## Details zur Aufgabe
Wandeln Sie die Zeilen des Materials zwischen der Zeile mit „Straumann Web Order vs.“ und der Zeile mit „even dental sealant—and why efficiency wins.“, beide eingeschlossen, in eine nummerierte Liste um. Leerzeilen werden dabei ausgelassen.

## Einträge des Datensatzes
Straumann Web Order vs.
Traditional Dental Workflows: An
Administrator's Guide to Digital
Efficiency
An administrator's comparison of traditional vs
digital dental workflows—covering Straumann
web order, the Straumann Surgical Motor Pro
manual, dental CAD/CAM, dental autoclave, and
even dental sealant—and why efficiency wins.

...

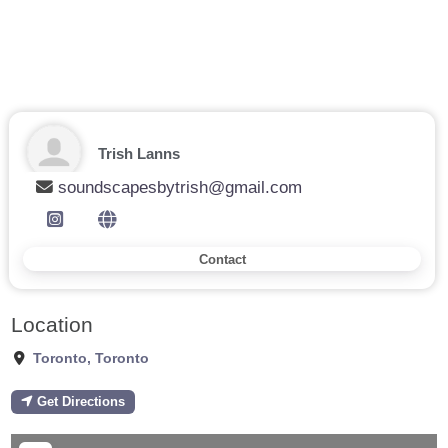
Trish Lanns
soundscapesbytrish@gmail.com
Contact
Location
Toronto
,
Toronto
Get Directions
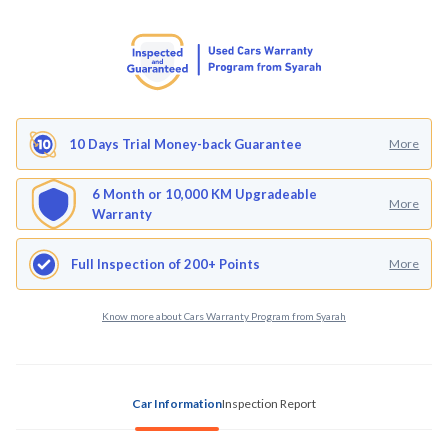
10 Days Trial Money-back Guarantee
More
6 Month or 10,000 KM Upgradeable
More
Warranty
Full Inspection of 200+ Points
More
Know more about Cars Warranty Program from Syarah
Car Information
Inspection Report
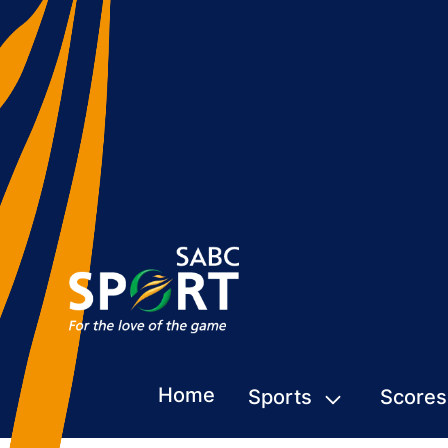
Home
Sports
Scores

## Ergebnis der Übung
1. Straumann Web Order vs.
2. Traditional Dental Workflows: An
3. Administrator's Guide to Digital
4. Efficiency
5. An administrator's comparison of traditional vs
6. digital dental workflows—covering Straumann
7. web order, the Straumann Surgical Motor Pro
8. manual, dental CAD/CAM, dental autoclave, and
9. even dental sealant—and why efficiency wins.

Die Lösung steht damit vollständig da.